He Said, She Said 9/17/12
Published: Sunday, September 16, 2012
Updated: Wednesday, January 9, 2013 18:01
I’m a junior who is all signed up for studying abroad next semester, but I’m having such a great time at BC this semester that I’m starting to doubt my decision. Will I regret it if I go? Will I regret it if I don’t?
Alex: I was in your exact shoes a year ago, so I know it can be a very stressful decision. I chose to go abroad to Sydney, Australia, and I do not regret it in the slightest. Plain and simple, it will be one of the most memorable and life-changing experiences you will have in college. You never hear anybody come back from abroad and say, "I didn’t really like it that much—I wish I would not have gone and just stayed at Boston College for the semester." There’s a reason for that, and that reason is because studying abroad is a phenomenal opportunity that is perfect for people our age. I was talking to a friend about it this summer, and they pointed out that there will probably never be another time in our lives where we have the chance to travel to anywhere in the world that we want and spend a semester exploring all it has to offer with no major worries or responsibilities to slow us down. It’s a once in a lifetime opportunity in the purest form. Who knows what situation we will be in 10, 20, or 40 years from now? Don’t wait on something you want to do and hope it works out down the road—grab the opportunity while you can and enjoy it to the fullest. BC will still be here when you get back, and missing one semester out of eight is totally worth the tradeoff. I went skydiving, bungee jumping, scuba diving, snorkeling, ice glacier climbing, jet boating, hiking, surfing, caving, zip lining, and touring through some of the most breathtaking places I’ve ever seen. Would I do the trip again? Undoubtedly I would. But will I have the chance to do it ever again? That’s not a bet I’d want to take. Play it smart, go abroad, and I promise you will not regret it.
Taylor: Going abroad is undoubtedly a great experience. You meet great new people and get to live in a new, foreign place. A lot of people get jitters as the semester abroad lift-off date gets closer, and you should remember that’s totally normal. You’re getting yourself into a situation where you’re surrounded by the unexpected, but this novelty should be embraced. You’ll probably miss home, your friends, and your family for a while. You probably won’t know the people in your group, and if you’re in an external program, the chances of knowing someone are even slimmer. But you also need to remember the perks: once you get settled into your new European/African/South American location, you’ll more likely than not have an absolutely great time.
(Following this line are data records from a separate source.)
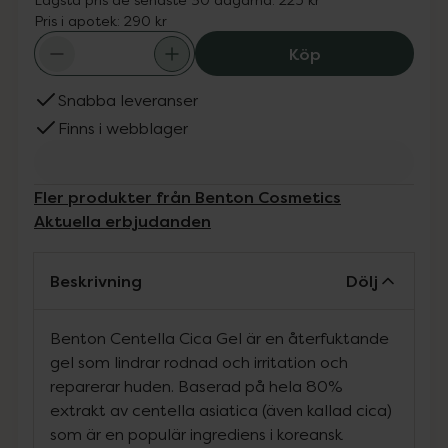
Pris i apotek:
290 kr
Benton Cosmetic
Köp
Snabba leveranser
Finns i webblager
Fler produkter från Benton Cosmetics
Aktuella erbjudanden
Beskrivning
Dölj
Benton Centella Cica Gel är en återfuktande
gel som lindrar rodnad och irritation och
reparerar huden. Baserad på hela 80%
extrakt av centella asiatica (även kallad cica)
som är en populär ingrediens i koreansk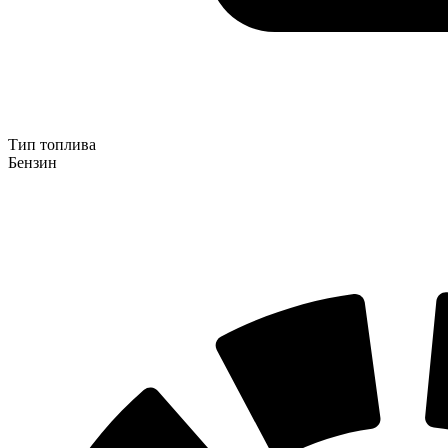
Тип топлива
Бензин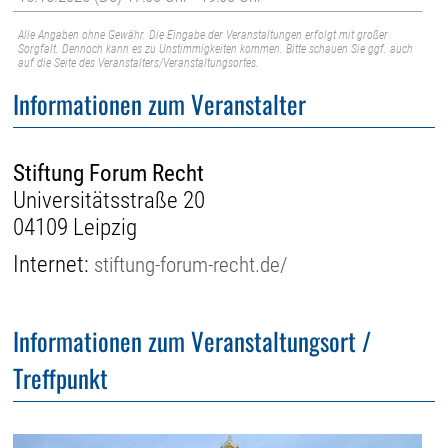
Alle Angaben ohne Gewähr. Die Eingabe der Veranstaltungen erfolgt mit großer
Sorgfalt. Dennoch kann es zu Unstimmigkeiten kommen. Bitte schauen Sie ggf. auch
auf die Seite des Veranstalters/Veranstaltungsortes.
Informationen zum Veranstalter
Stiftung Forum Recht
Universitätsstraße 20
04109 Leipzig
Internet:
stiftung-forum-recht.de/
Informationen zum Veranstaltungsort /
Treffpunkt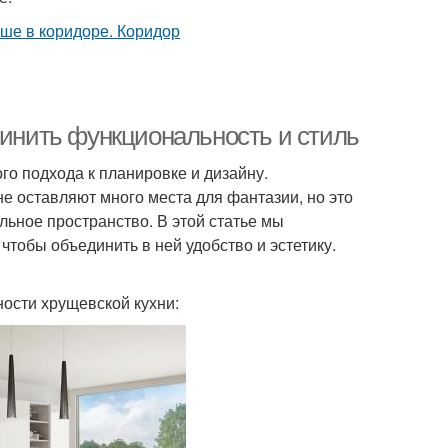
динить функциональность и стиль
го подхода к планировке и дизайну.
 оставляют много места для фантазии, но это
льное пространство. В этой статье мы
чтобы объединить в ней удобство и эстетику.
ности хрущевской кухни: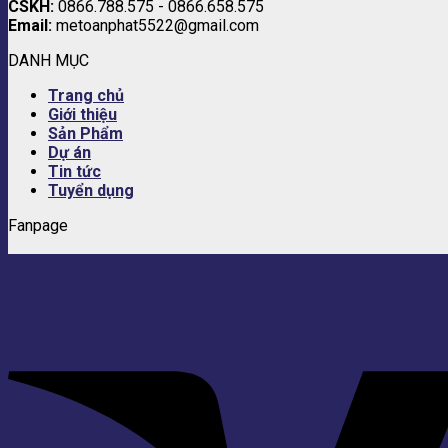
CSKH:
0866.788.575 - 0866.658.575
Email:
metoanphat5522@gmail.com
DANH MỤC
Trang chủ
Giới thiệu
Sản Phẩm
Dự án
Tin tức
Tuyển dụng
Fanpage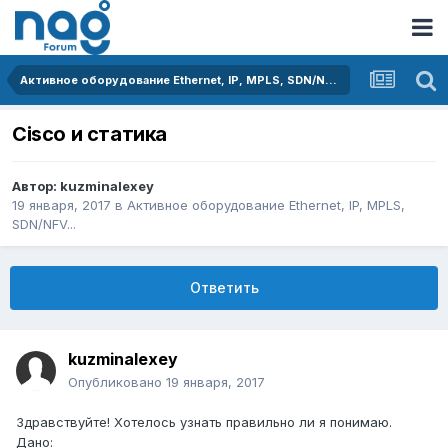
Активное оборудование Ethernet, IP, MPLS, SDN/NFV...
Cisco и статика
Автор:
kuzminalexey
19 января, 2017
в
Активное оборудование Ethernet, IP, MPLS,
SDN/NFV...
Ответить
kuzminalexey
Опубликовано
19 января, 2017
Здравствуйте! Хотелось узнать правильно ли я понимаю.
Дано: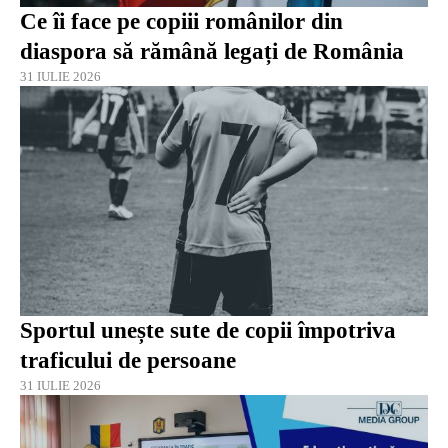
Ce îi face pe copiii românilor din
diaspora să rămână legați de România
31 IULIE 2026
Sportul unește sute de copii împotriva
traficului de persoane
31 IULIE 2026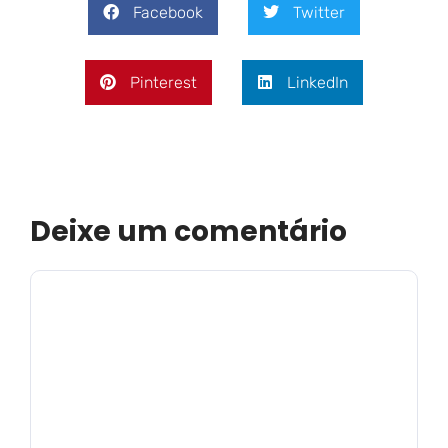
Facebook
Twitter
Pinterest
LinkedIn
Deixe um comentário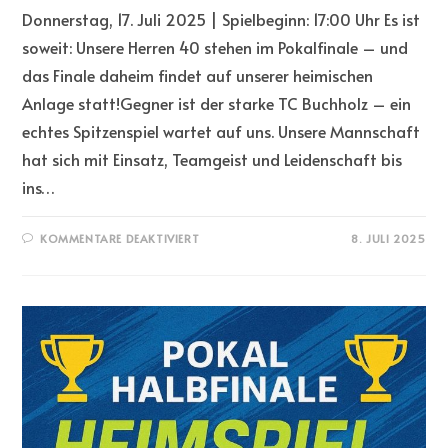
Donnerstag, 17. Juli 2025 | Spielbeginn: 17:00 Uhr Es ist
soweit: Unsere Herren 40 stehen im Pokalfinale – und
das Finale daheim findet auf unserer heimischen
Anlage statt!Gegner ist der starke TC Buchholz – ein
echtes Spitzenspiel wartet auf uns. Unsere Mannschaft
hat sich mit Einsatz, Teamgeist und Leidenschaft bis
ins…
KOMMENTARE DEAKTIVIERT
8. JULI 2025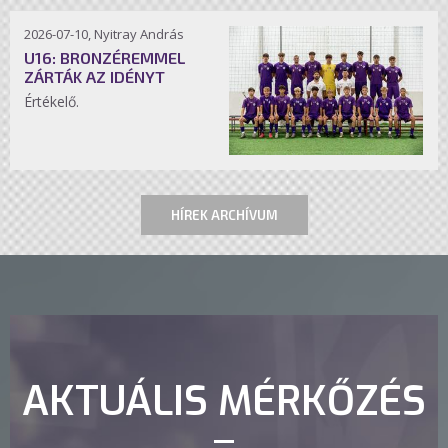
2026-07-10, Nyitray András
U16: BRONZÉREMMEL
ZÁRTÁK AZ IDÉNYT
Értékelő.
HÍREK ARCHÍVUM
AKTUÁLIS MÉRKŐZÉS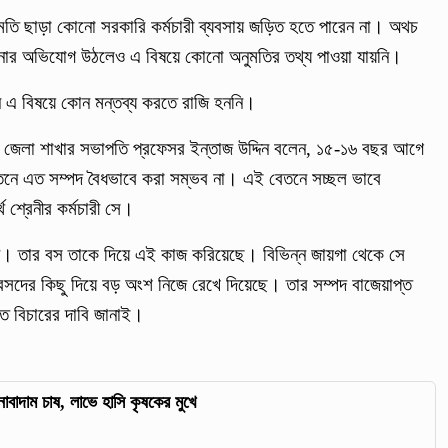
ানুমতি ছাড়া কোনো সরকারি কর্মচারী ব্যবসায় জড়িত হতে পারেন না। অথচ
িচালনার অভিযোগ উঠলেও এ বিষয়ে কোনো অনুমতির তথ্য পাওয়া যায়নি।
 এ বিষয়ে কোন মন্তব্য করতে রাজি হননি।
ঞ্জ জেলা শাখার সভাপতি প্রফেসর ইন্তাজ উদ্দিন বলেন, ১৫-১৬ বছর আগে
তনে এত সম্পদ বৈধভাবে করা সম্ভব না। এই বেতনে সচ্ছল ভাবে
 শ্রেনীর কর্মচারী সে।
। তার বস তাকে দিয়ে এই কাজ করিয়েছে। বিভিন্ন জায়গা থেকে সে
সদের কিছু দিয়ে বড় অংশ নিজে রেখে দিয়েছে। তার সম্পদ বাজেয়াপ্ত
ক্ত বিচারের দাবি জানাই।
নাবাদাম চাষ, লাভে হাসি কৃষকের মুখে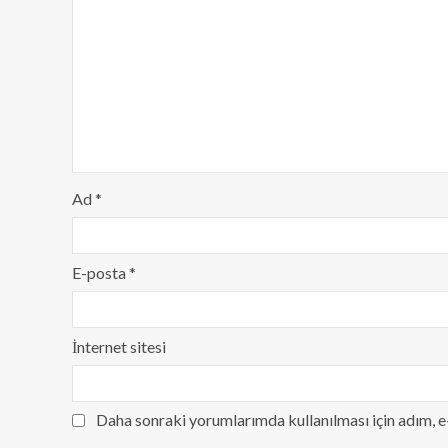
Ad
*
E-posta
*
İnternet sitesi
Daha sonraki yorumlarımda kullanılması için adım, e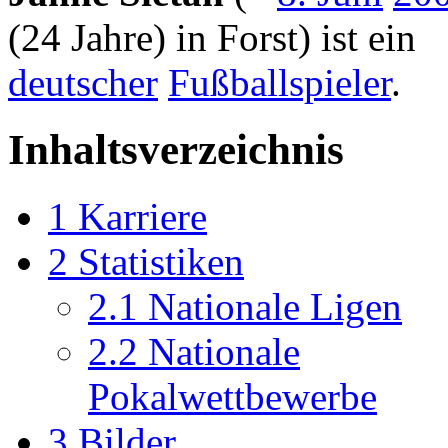
(24 Jahre) in Forst) ist ein
deutscher
Fußballspieler
.
Inhaltsverzeichnis
1
Karriere
2
Statistiken
2.1
Nationale Ligen
2.2
Nationale
Pokalwettbewerbe
3
Bilder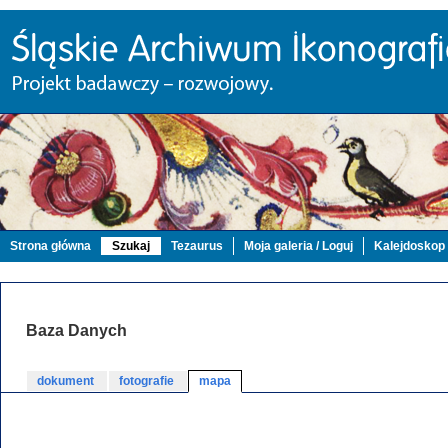
Strona główna
Szukaj
Tezaurus
Moja galeria / Loguj
Kalejdoskop
Baza Danych
dokument
fotografie
mapa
I’ve heard of only very few people who didn’t enjoy their experience abroad. However, there are also other equally exciting options. Boston College has great summer programs, and you can always go abroad at another point later in your life when you don’t have the stress of course credit transfers. I personally didn’t go abroad because of issues with my majors and minor, but I participated in a class abroad in Venice that was absolutely fantastic. Don’t decide not to go just because you’re realizing you’re nervous and scared at this point. Anticipating something is always worse than doing it. I’ve had friends study abroad everywhere from Spain to Tanzania, and every one of them came back raving about the time spent there. Going abroad could be a great chance for you to be independent, conquer your initial fears of change, and have some incomparable experiences—and pretty unreal stories.